FAA Validation of Foreign Certificate
A straight FAA validation of a foreign PPL is quite easy and requires some paperwork and a meeting at a US FAA FSDO. This results in an FAA Private Pilot certificate ‘issued on the basis of a foreign certificate’ (regardless of whether the foreign certificate has higher ratings). This certificate requires the foreign Pilots License to be maintained as valid. Instructions are here:
Adding Ratings and joining our Accelerated Course
If the holder of the Foreign Pilot License has an Instrument Rating it is possible to add Instrument Privileges to the FAA Certificate based on a Foreign Certificate simply by completing an FAA Instrument Knowledge Test. However, this does not qualify for Instrument Privileges towards a US Commercial Pilot Certificate. If the intention is to take a US Commercial Checkride to have a Certificate not based on a foreign certificate (required for ratings like Commercial, CFI, etc), then a full US Instrument Rating needs to be added to the FAA Private Certificate based on a Foreign Certificate by taking an FAA Instrument Knowledge Test AND FAA Checkride for the Instrument Rating. Then, you can begin to prepare for the Commercial Rating. For this you need to meet the experience requirements (log flight training in the areas required) and study/prepare for and take the the FAA Commercial Knowledge Test and Practical (oral/flight) Test with an FAA examiner or Designated Pilot Examiner. Luckily, most/all of your logged foreign time counts towards the Commercial requirements.

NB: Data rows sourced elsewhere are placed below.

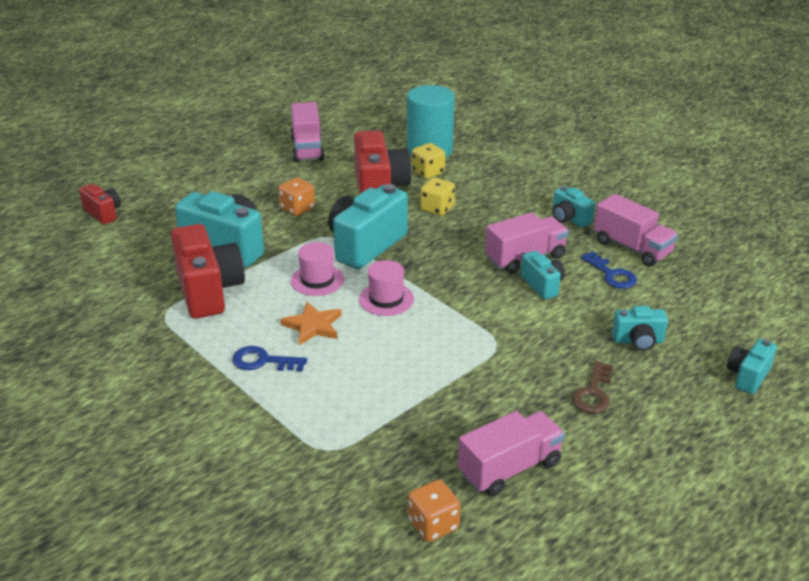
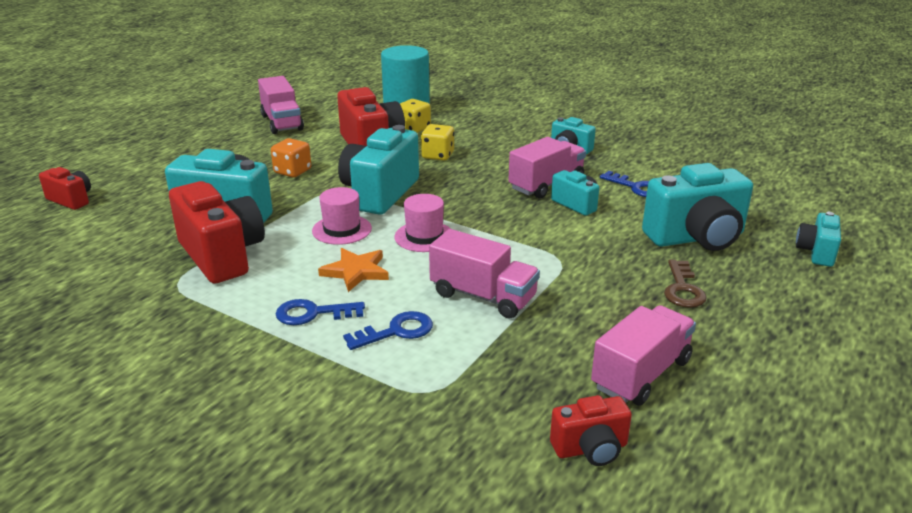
camera: 15 degrees left, 5 degrees down
orange dice [408,480,461,542] -> red camera [550,395,632,466]
pink truck [594,194,678,266] -> pink truck moved to [429,229,540,319]
turquoise camera [612,306,668,351] -> turquoise camera [642,163,753,251], size x1.90
none -> blue key [343,311,433,350]

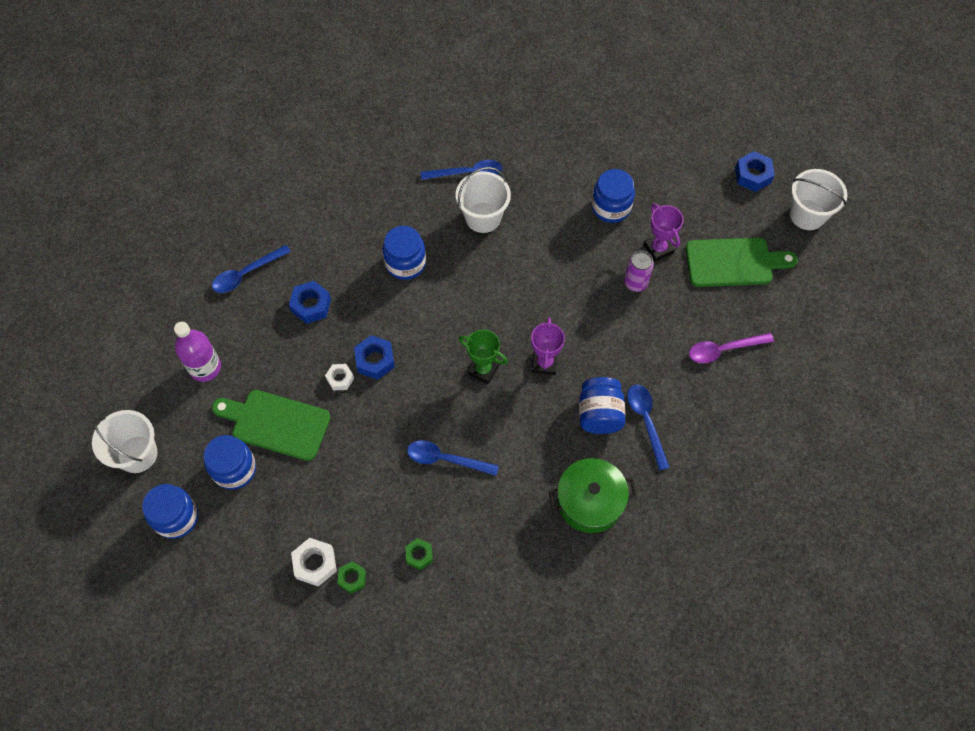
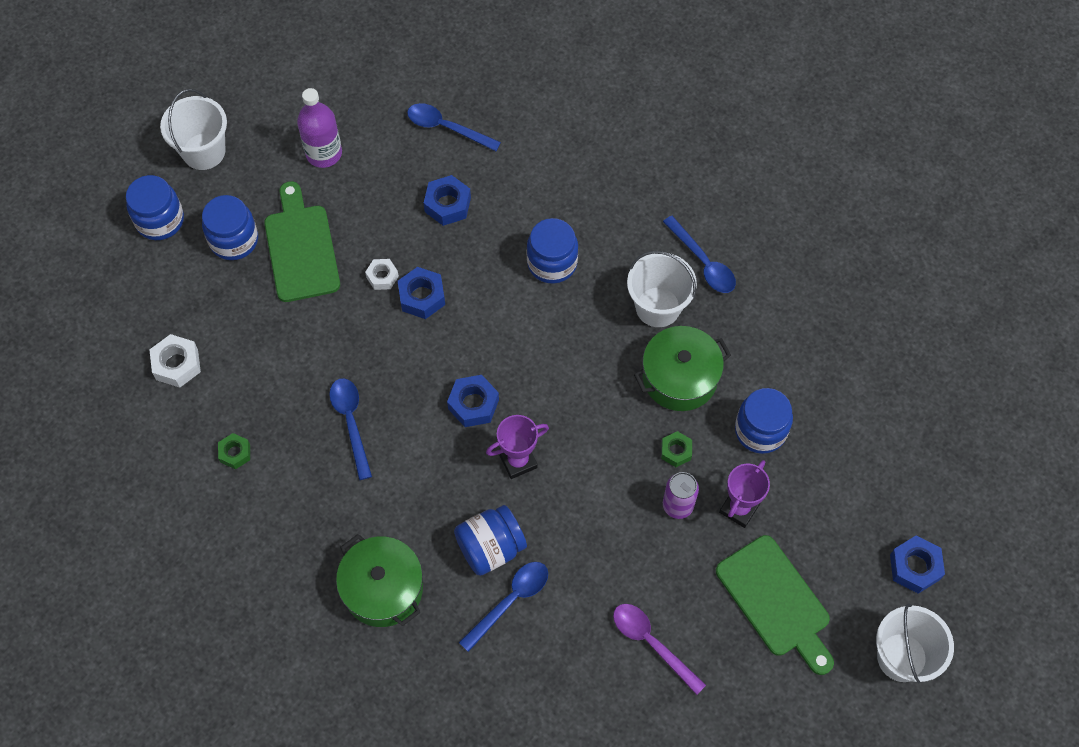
camera: 60 degrees right, 0 degrees up
green nut [337,561,366,594] -> green nut moved to [661,431,692,467]
green trophy [459,329,508,384] -> blue nut [447,375,499,427]
none -> green pot [634,326,731,411]

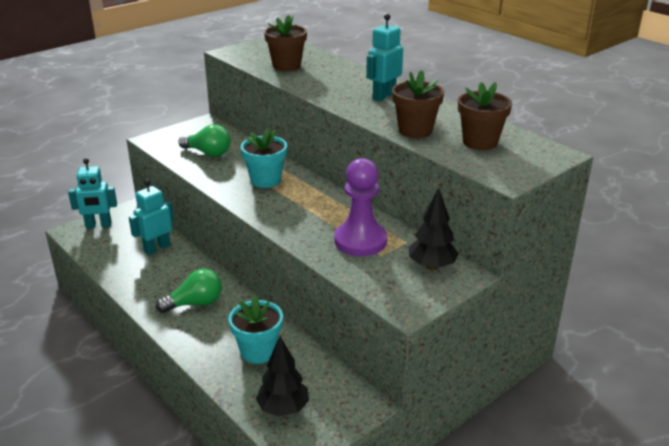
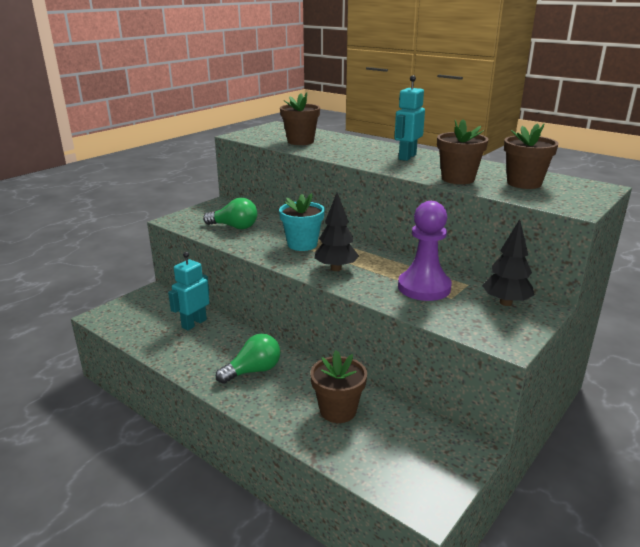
camera: 10 degrees left, 5 degrees down
turquoise robot [68,158,117,228] -> none
turquoise flower pot [229,296,283,364] -> brown flower pot [310,350,367,423]
black tree [256,336,309,417] -> black tree moved to [315,193,359,271]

Sling Pilot Academy can help you through this process, which would look like this:
- Help you through the process of getting TSA approval to take flight training in the USA (if a foreign citizen)
- Review your foreign training record and determine what FAA certificate requirements still need to be met (for example Night training not received/logged)
- Assist you in preparation for the FAA Instrument Knowledge Test (computer test)
- Assist you with ground training covering all knowledge areas required for the Oral Test, including FAA Aviation Regulations
- Provide flight training in preparation of the Practical Tests, getting you familiar with the aircraft, the airspace and going over all maneuvers in the Airmen Certification Standards
- Scheduling Practical Tests with an FAA Designated Pilot Examiner
A Foreign Pilot who obtains an FAA Private Pilot Certificate based on a Foreign Pilot Certificate and has at least 80 hours of total time would be well-suited to join our 6-month Accelerated Program (“from Private”).
In order to join the Academy you need to be legally in the US and authorized to study. A current US Passport or US Birth Certificate is required, or if a foreign Citizen, a Permanent Resident card or a Visa that allows study.
Foreign Citizens require a quick TSA background check approval (normally takes 2 weeks).
At our San Diego, CA (KSEE) location we are able to issue I-20’s to International Students that go towards the issuance of an M-1 Student Visa.
In order to obtain an FAA Airmen Certificate you must be able to fluently speak, read, write and understand the English language.
Make sure you can qualify for a First Class Airman’s Medical Certificate.
If you are serious about a career as a commercial pilot, you must first make sure that you are in a position to pass a first class medical. The medical is performed by an Aeromedical Examiner (AME). You can find an AME near you at http://faa.gov/pilots/amelocator . Once you have found an AME you can complete the initial portion of the application at http://medxpress.faa.gov (FAA MedXpress). Note: Please ensure your name on your medical certificate matches your drivers license exactly.
Important Medical Note: certain medical conditions and medications are disqualifying. Please educate yourself to ensure you do not have a medical condition, psychiatric disorder, or take medication that could render you unable to earn a First Class Medical (required to be an airline pilot). Ref: FAA Disqualifying Conditions; FAA Disqualifying Medications; AOPA Medical Resources.